Une centaine de pages du "manifeste" du terroriste norvégien chante les louanges du nationalisme hindou. Gênés, les porte-parole des partis politiques cités nient tout lien avec Anders B. Breivik.
Il aura fallu à A. Breivik un peu plus de 1500 pages pour dessiner les contours de sa "déclaration d'indépendance européenne" - titre du manifeste rédigé avant le massacre du 22 juillet dernier. Dans ce texte que certains ont qualifié de "testament délirant", le Norvégien reprend - sans toujours les citer - de nombreux penseurs de l'extrême droite révolutionnaire. Plus surprenant de la part du terroriste scandinave, un long passage est consacré au nationalisme hindou.

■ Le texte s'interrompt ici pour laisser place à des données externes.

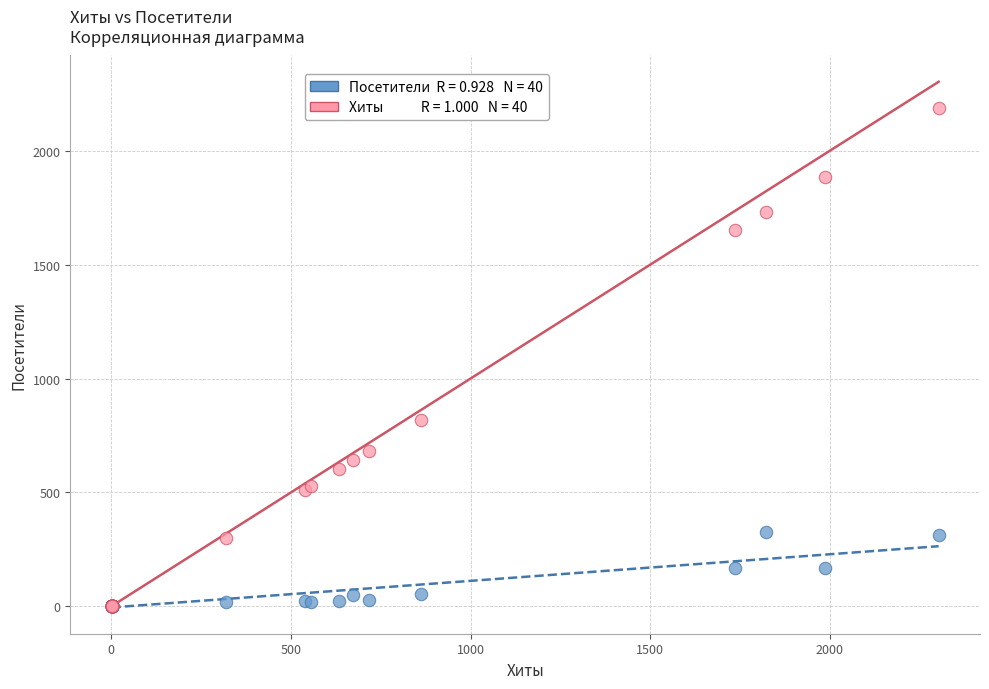

Across all series, what Y value is closest to 1094?

818.9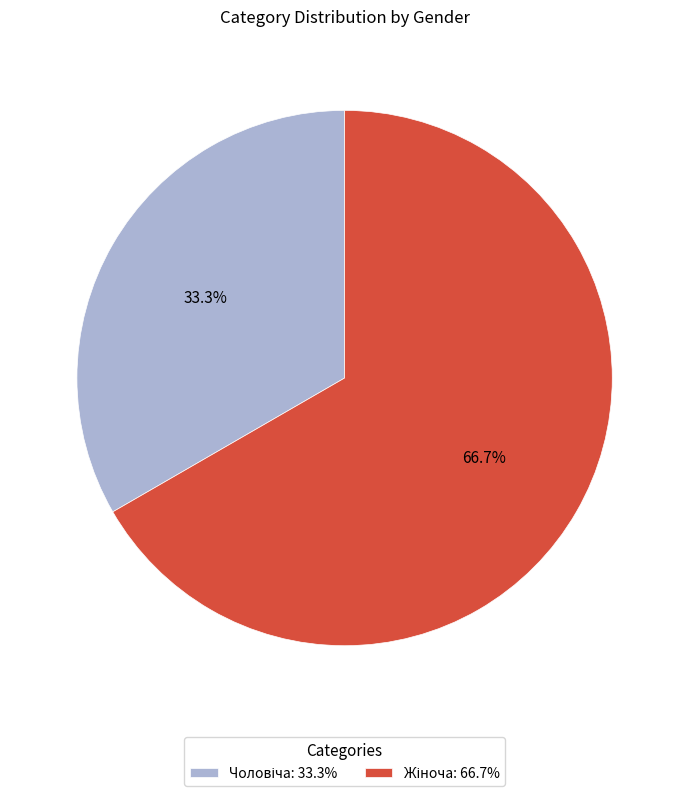

Is there a majority slice in this chart?

Yes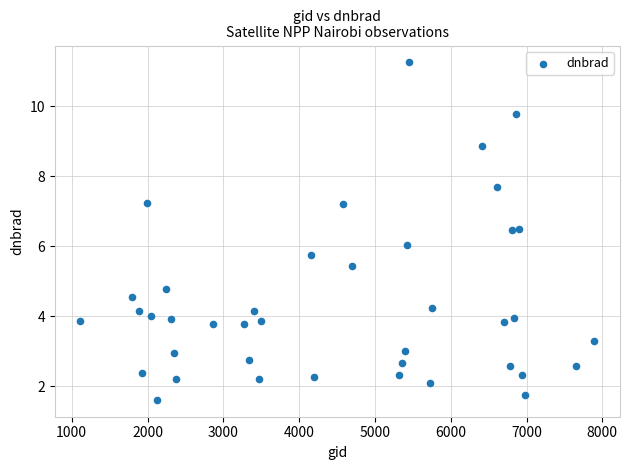

What is the range of Y values (max minus min)?

9.6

Les "amis" hindous du nationaliste norvégien
Au milieu de ce programme (dont la publication est limitée), une centaine de pages consacrée à l'Hindutva. Doctrine du nationalisme hindou, ce courant idéologique remonte aux années 1920 et au livre de V.D. Savarkar, "Hindutva, who is a Hindu ?" « charte idéologique du mouvement nationaliste hindou » explique C. Jaffrelot. Une charte qui « définit l’identité indienne comme se résumant à la culture hindoue et invite les minorités religieuses à refouler les manifestations de leur foi dans la sphère privée pour se fondre à ce « "mainstream" » (C. Jaffrelot, Du nationalisme hindou au nationalisme nucléaire – et retour ?, Septembre 1998).
Citant en vrac le BJP (parti du peuple indien) le RSS et le VHP (Vishwa Hindu Parishad - mouvement nationaliste hindou radical) Anders Breivik salue les combats des partis extrémistes hindous. Partis qui se sont empressés de nier un quelconque lien, ne serait-ce qu'idéologique, avec le terroriste norvégien.
"Tuer des innocents comme l'a fait Breivik est répréhensible au delà de ce que les mots peuvent exprimer" a déclaré le porte-parole du RSS, Ram Madhav. "Faire le lien entre les theories d'extrême droite en Europe et la culture millénaire hindoue est absurde" a pour sa part dénoncé Praveen Togadia, secrétaire général du VHP.
Mais le Times of India souligne qu'au-delà des déclarations officielles « les leaders safrans [la couleur symbolique des nationalistes hindous] sont embarrassés » par ces passages du manifeste. Vinod Bansal (VHP) aurait ainsi déclaré que "La grande majorité de ce qu'il dit n'a aucun sens. A l'exception du passage sur la façon dont le gouvernement indien traite les Musulmans. L'UPA de Sonia Gandhi a été trop indulgent. Et a en plus mené une politique qui fait que le pays est en train de se convertir en masse au christianisme".
Les nationalistes hindous surveillent désormais leur communication. Afin de ne pas pâtir d’un attentat commis par un chrétien blond aux yeux bleus à 6000 kilomètres de Delhi.
C.B.
The Hindu dénonce l’aveuglement européen
Dans une tribune parue dans The Hindu (centre gauche), Praveen Swami revient lui aussi sur les liens entre nationalisme hindou et idéologie d’extrême droite. Pour l’éditorialiste, l’Europe refuse de voir que le discours d’A. Breivik, loin d’être le délire d’un homme seul, reprend des théories « profondément ancrées dans les discours de la droite européenne », citant Angela Merkel mais aussi Nicolas Sarkozy. Les leçons que l’Europe doit tirer de cet acte terroriste sont valables pour l’Inde, écrit Swami. Il leur faut condamner non seulement la violence des actes, mais aussi les idées qui la sous-tendent, au risque de voir un tel drame se reproduire.